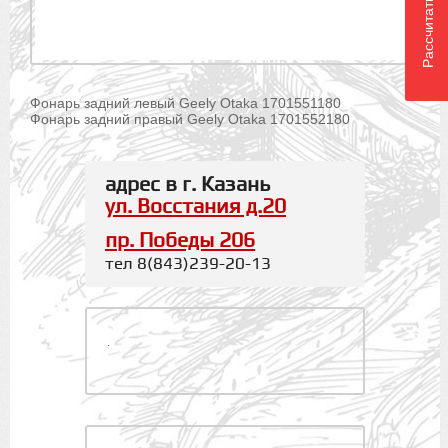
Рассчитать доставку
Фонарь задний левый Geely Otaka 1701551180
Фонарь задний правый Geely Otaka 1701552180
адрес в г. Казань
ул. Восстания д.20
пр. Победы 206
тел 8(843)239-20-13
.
--------------------------------
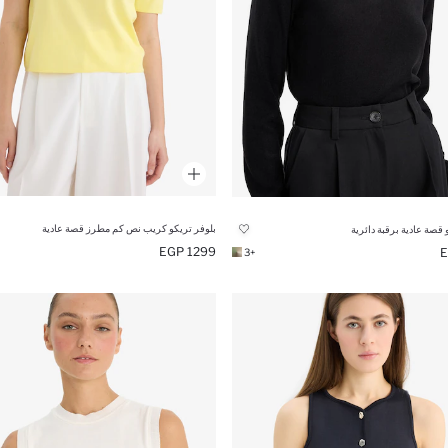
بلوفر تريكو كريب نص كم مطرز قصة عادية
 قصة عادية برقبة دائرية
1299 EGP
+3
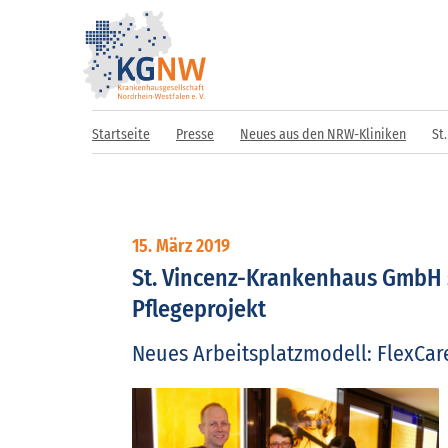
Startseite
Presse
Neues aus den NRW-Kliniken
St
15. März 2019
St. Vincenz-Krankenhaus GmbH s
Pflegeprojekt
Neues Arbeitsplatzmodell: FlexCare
--------------------------------
EXERCISE BRIEF: Copy the lines above that hold the word "Geely".

THE COMPLETED TASK:
Фонарь задний левый Geely Otaka 1701551180
Фонарь задний правый Geely Otaka 1701552180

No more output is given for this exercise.